Alle Kinder müssen in die Schule, und zwar am besten in der Gemeinschaft bis zur 9. Klasse. Spitzenkandidatin Anne Lütkes erklärt das Grünen-Schulkonzept für Schleswig-Holstein

Ein abgewandeltes SED-Parteiabzeichen, eine rote und eine grüne Hand, die einen Pakt schließen, um unsere Kinder in das Korsett einer sozialistischen “Einheitsschule“ zu zwängen – mit dieser kalkuliert geschmacklosen e-card zieht die FDP im Landtagswahlkampf gegen eine Bildungsreform in Schleswig- Holstein zu Felde. Doch worum geht es wirklich, wenn wir bei der Landtagswahl am 20. Februar auch über die Zukunft unseres Schulsystems entscheiden?

Wir wollen junge Menschen durch bestmögliche Bildung zu einem gelungenen Erwachsenenleben befähigen. Dabei verbindet uns Grüne mit jedem aufrechten Liberalen die Einsicht: Kein Mensch gleicht dem anderen. Jeder hat unterschiedliche Begabungen und Interessen, und diese Vielfalt ist unsere Stärke.

Im Gegensatz zur FDP sind wir allerdings nicht der Überzeugung, dass ein Mensch entweder gleichmäßig schlau, gleichmäßig mittel-schlau oder gleichmäßig lernschwach ist. Genau das ist nämlich die Prämisse, von der das gegliederte Schulsystem ausgeht, wenn es die SchülerInnen nach der vierten Klasse auf drei Schulformen auseinandersortiert.
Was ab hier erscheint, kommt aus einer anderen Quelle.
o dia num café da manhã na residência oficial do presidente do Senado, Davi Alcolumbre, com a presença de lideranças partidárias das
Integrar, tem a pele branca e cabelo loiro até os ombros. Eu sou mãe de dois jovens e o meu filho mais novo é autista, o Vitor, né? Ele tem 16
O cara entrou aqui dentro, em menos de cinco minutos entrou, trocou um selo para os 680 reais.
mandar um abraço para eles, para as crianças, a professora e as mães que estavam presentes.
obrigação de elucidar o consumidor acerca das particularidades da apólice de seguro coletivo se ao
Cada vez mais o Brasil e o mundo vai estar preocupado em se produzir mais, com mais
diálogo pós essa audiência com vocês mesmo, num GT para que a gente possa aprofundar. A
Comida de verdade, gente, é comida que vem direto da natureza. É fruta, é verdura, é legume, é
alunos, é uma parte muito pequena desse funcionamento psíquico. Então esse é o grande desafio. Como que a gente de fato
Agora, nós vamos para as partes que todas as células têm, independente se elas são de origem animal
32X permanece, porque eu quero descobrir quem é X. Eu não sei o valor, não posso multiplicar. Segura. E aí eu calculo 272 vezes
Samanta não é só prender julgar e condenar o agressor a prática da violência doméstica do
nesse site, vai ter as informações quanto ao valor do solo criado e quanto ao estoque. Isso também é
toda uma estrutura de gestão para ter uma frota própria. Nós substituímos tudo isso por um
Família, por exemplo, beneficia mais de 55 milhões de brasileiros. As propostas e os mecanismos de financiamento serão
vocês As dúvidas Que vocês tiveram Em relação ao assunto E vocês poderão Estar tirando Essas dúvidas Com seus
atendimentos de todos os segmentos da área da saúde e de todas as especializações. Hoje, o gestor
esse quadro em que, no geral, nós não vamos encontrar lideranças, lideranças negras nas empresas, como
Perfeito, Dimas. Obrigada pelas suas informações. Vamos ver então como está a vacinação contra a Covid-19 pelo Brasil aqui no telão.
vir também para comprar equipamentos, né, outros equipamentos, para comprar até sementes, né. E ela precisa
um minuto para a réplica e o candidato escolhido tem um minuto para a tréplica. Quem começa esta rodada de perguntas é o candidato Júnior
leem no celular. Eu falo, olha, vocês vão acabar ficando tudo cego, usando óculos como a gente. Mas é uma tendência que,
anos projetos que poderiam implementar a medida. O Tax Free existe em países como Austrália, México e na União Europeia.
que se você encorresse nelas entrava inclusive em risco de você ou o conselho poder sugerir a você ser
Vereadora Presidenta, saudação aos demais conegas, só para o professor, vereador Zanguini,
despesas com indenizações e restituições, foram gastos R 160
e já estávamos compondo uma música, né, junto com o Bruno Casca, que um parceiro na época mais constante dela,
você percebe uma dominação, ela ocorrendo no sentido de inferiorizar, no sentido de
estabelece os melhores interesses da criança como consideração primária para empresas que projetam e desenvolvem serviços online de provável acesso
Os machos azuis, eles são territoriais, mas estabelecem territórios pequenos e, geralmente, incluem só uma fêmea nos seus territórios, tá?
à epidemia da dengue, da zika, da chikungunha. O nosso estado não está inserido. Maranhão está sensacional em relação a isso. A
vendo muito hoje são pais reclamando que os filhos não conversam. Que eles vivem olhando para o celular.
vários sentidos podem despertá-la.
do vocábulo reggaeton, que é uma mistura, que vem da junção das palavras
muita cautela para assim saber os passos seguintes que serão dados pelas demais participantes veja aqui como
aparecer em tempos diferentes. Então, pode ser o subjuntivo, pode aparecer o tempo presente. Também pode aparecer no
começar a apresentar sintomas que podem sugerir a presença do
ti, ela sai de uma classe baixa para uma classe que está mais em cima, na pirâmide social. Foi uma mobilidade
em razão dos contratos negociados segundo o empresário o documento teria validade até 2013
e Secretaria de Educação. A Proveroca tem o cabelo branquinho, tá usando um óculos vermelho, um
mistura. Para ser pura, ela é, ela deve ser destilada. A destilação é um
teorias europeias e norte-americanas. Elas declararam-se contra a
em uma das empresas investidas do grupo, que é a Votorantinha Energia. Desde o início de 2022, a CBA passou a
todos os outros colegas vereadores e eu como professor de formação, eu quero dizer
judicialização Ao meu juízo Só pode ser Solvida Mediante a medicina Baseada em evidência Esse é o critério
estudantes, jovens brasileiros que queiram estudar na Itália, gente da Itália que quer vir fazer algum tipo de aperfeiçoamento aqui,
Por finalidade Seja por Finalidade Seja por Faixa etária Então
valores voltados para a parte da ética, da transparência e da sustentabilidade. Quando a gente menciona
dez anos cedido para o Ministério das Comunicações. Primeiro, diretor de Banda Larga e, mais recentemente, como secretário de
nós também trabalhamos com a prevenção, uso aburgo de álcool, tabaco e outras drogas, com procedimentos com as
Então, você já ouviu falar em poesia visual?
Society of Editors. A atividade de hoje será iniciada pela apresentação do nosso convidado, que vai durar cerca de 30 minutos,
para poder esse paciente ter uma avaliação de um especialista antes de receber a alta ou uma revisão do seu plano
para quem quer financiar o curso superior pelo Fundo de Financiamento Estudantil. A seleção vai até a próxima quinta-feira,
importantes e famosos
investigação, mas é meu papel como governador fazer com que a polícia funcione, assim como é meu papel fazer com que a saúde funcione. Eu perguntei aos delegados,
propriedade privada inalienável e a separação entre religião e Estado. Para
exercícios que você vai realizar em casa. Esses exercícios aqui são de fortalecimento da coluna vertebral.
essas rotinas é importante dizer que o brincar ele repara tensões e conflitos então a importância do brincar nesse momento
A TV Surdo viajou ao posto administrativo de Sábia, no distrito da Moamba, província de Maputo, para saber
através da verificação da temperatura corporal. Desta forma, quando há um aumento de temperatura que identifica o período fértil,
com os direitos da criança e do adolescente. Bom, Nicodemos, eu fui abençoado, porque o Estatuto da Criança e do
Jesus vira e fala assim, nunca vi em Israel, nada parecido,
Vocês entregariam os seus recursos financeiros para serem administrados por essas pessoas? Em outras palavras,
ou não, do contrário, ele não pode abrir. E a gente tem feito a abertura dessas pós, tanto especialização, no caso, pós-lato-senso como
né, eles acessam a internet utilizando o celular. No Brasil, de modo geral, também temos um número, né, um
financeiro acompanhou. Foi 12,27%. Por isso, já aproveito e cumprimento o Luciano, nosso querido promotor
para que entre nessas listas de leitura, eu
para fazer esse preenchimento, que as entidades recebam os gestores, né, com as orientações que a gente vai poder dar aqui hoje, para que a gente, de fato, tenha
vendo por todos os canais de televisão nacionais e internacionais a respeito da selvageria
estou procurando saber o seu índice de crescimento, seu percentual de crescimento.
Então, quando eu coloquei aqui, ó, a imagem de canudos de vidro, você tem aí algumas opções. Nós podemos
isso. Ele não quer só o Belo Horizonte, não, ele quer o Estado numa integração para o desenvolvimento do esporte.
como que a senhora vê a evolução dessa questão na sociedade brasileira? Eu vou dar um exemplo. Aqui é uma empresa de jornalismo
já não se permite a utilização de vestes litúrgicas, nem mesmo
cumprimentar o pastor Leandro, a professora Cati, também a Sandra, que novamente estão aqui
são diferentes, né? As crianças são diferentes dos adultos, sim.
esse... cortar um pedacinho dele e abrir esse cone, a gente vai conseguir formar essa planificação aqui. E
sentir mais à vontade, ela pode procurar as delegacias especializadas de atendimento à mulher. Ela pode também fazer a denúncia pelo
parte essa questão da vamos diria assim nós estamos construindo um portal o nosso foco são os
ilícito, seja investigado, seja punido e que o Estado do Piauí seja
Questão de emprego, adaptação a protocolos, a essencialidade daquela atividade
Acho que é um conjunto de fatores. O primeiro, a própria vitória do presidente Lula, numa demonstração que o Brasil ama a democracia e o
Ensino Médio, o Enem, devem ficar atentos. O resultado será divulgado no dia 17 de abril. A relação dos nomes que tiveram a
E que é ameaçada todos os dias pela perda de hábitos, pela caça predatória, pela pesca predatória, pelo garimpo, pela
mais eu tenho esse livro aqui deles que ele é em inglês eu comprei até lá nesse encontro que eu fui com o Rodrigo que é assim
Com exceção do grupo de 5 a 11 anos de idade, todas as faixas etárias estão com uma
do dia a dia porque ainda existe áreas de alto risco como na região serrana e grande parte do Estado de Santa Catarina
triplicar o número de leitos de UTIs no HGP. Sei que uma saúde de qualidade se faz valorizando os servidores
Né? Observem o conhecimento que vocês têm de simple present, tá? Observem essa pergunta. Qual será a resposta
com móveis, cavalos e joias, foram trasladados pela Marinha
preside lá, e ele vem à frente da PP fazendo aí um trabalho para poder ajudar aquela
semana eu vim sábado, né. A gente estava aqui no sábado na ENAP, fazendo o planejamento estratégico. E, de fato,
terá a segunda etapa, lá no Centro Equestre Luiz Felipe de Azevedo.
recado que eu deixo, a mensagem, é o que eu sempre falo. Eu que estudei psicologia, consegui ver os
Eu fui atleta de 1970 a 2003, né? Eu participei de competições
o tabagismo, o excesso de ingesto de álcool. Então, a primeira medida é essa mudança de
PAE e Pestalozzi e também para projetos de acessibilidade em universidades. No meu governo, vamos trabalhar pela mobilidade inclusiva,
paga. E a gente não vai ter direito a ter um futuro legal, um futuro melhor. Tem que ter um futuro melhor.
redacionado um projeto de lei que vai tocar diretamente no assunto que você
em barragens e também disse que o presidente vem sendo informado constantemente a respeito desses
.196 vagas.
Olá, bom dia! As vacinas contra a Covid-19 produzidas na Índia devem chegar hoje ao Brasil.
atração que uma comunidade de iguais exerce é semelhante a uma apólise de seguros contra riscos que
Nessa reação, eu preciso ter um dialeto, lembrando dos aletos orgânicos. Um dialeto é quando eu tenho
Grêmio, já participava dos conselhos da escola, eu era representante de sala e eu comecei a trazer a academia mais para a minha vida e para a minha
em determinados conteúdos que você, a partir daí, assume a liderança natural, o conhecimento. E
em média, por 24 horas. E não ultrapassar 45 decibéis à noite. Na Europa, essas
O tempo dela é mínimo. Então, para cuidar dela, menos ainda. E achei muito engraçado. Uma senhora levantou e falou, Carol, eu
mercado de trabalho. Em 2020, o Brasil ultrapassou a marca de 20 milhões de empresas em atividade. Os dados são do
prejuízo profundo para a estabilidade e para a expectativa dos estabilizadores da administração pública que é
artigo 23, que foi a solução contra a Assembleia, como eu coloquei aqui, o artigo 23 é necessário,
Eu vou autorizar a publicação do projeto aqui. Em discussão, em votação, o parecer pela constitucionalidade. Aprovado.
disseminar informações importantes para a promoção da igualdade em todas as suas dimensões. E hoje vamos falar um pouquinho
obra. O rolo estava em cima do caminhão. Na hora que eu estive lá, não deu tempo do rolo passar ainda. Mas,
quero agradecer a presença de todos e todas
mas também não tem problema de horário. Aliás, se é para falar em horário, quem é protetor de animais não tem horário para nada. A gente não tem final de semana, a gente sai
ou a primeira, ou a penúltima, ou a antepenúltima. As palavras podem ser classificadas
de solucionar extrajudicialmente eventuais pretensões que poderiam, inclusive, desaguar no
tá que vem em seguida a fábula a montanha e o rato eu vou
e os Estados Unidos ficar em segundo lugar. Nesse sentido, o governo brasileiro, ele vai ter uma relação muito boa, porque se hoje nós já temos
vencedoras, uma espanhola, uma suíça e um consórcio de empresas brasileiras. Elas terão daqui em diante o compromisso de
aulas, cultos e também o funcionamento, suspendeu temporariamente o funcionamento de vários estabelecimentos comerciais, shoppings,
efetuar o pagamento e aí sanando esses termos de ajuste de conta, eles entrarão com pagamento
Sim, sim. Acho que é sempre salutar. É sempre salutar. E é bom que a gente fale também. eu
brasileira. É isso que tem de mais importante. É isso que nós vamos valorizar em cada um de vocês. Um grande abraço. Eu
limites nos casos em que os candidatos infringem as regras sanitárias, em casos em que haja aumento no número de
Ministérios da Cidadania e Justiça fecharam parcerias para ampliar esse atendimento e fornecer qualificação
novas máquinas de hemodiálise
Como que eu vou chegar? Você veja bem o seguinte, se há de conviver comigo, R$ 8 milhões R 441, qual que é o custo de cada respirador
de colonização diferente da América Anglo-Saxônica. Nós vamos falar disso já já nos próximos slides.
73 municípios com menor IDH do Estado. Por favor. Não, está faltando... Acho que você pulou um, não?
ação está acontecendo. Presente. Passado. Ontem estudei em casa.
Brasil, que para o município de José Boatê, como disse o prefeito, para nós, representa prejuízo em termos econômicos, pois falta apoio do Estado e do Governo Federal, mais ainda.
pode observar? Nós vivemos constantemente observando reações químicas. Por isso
Mit dem gegenwärtigen leistungsfeindlichen und ungerechten Schulsystem vergeuden wir die Talente unserer Kinder und verspielen ihre und unsere Zukunftschancen. Ein weiteres Vorwärts in dieser Abwärtsspirale wird es mit uns Grünen nicht geben. Deshalb streiten wir für unser Konzept “9 macht klug“.

Nach einem verbindlichen Vorschuljahr in der Kindertagesstätte und der anknüpfenden vierjährigen Grundschule besuchen danach alle Kinder eine Gemeinschaftsschule bis zur 9. Klasse. Hier wird jeder seinen eigenen Stärken und Schwächen entsprechend individuell gefördert, und das in einer ausgewogenen Mischung aus Lernen und Lehren, Fördern und Fordern.

Jeder Jugendliche bekommt seinen eigenen Stundenplan, findet sich in kleinen Lerngruppen zusammen, macht seine Hausaufgaben in der Schule und isst gemeinsam mit seinen MitschülerInnen zu Mittag. Die LehrerInnen sind den ganzen Tag an ihrem Schreibtisch ansprechbar. Schließlich ist die Gemeinschaftsschule eine Ganztagsschule, und sie ist nicht nur ein Lernort, sondern soll ein Lebensort sein. Wir wollen die Schultüren aufstoßen, unsere Schulen zu lebendigen Kultur- und Begegnungszentren machen und auf diese Weise bürgerschaftliches Engagement einbinden.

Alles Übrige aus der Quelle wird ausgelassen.